Disclaimer: These are my personal notes on this paper. I am in no way related to this paper. All credits go towards the authors.

Xception: Deep Learning with Depthwise Separable Convolutions

April 4, 2017 - Paper Link - Tags: CNN

Summary

Convolutional Neural Network (CNN) architecture that outperforms Inception V3 using fewer parameters. There is a Keras implementation

Notes

Inspired by the Inception architecture. Xception has fewer parameters and generally performs better.
The Inception hypothesis:

"A convolution layer attempts to learn filters in a 3D space, with 2 spatial dimensions (width and height) and a channel dimension; thus a single convolution kernel is tasked with simultaneously mapping cross-channel correlations and spatial correlations."
"the typical Inception module first looks at crosschannel correlations via a set of 1x1 convolutions, mapping the input data into 3 or 4 separate spaces that are smaller than the original input space, and then maps all correlations in these smaller 3D spaces, via regular 3x3 or 5x5 convolutions."
"the fundamental hypothesis behind Inception is that cross-channel correlations and spatial correlations are sufficiently decoupled that it is preferable not to map them jointly."
Figures 1-4 show Inception modules in different formulations
Depthwise separable convolutions are depthwise.

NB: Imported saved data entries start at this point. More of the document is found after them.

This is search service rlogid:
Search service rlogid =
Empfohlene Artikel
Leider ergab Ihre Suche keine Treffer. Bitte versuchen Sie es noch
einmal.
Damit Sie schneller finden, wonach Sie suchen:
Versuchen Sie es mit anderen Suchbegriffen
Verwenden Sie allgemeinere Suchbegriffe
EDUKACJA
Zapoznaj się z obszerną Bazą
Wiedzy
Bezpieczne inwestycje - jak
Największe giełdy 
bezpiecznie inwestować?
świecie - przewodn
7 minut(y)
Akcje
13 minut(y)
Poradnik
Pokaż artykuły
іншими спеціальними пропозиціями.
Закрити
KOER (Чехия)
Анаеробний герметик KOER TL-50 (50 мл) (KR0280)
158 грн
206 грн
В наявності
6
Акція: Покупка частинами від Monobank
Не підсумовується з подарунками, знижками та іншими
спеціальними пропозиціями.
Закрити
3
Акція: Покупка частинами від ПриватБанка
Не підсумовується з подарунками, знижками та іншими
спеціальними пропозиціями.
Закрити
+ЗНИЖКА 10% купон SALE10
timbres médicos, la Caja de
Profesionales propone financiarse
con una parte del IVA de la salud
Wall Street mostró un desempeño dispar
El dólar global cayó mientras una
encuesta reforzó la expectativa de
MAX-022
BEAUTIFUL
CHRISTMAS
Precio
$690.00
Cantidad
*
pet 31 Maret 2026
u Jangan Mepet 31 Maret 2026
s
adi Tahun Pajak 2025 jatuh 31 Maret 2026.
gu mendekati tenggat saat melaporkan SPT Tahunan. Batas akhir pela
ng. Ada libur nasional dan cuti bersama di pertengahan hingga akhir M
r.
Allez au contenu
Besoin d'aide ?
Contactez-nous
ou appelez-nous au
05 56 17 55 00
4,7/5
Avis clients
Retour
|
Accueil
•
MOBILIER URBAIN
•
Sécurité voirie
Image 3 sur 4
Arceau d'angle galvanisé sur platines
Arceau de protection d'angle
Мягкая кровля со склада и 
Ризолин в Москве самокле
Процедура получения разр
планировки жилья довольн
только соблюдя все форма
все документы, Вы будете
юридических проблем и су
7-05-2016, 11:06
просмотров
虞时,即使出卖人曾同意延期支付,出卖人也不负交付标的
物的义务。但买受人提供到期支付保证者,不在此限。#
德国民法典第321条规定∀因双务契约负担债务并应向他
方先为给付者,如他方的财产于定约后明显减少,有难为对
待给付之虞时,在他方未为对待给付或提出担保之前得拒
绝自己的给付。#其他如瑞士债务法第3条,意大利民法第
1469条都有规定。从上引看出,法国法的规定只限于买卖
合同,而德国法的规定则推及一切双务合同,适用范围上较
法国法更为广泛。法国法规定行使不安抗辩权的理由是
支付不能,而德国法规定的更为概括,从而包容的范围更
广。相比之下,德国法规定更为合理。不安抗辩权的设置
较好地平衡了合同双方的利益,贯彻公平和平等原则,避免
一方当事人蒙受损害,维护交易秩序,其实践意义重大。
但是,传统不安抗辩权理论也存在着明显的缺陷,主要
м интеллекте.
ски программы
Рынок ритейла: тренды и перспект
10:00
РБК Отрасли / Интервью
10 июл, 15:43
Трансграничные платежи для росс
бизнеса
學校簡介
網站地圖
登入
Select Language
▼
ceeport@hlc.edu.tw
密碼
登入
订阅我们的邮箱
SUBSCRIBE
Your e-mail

Inception performs a depthwise convolution (spatial convolution) on each channel followed by a pointwise convolution (projecting the channels output by the depthwise convolution onto a new channel space)

Xception decouples the cross-channel correlations and spatial correlations from the Inception model.
Figure 5 shows the Xception architecture (Top-Down view).
Xception outperforms Inception V3 on image classification tasks, despite not being optimally trained using hyper-parameter tuning.

Citation: Chollet, François. "Xception: Deep learning with depthwise separable convolutions." Proceedings of the IEEE conference on computer vision and pattern recognition. 2017.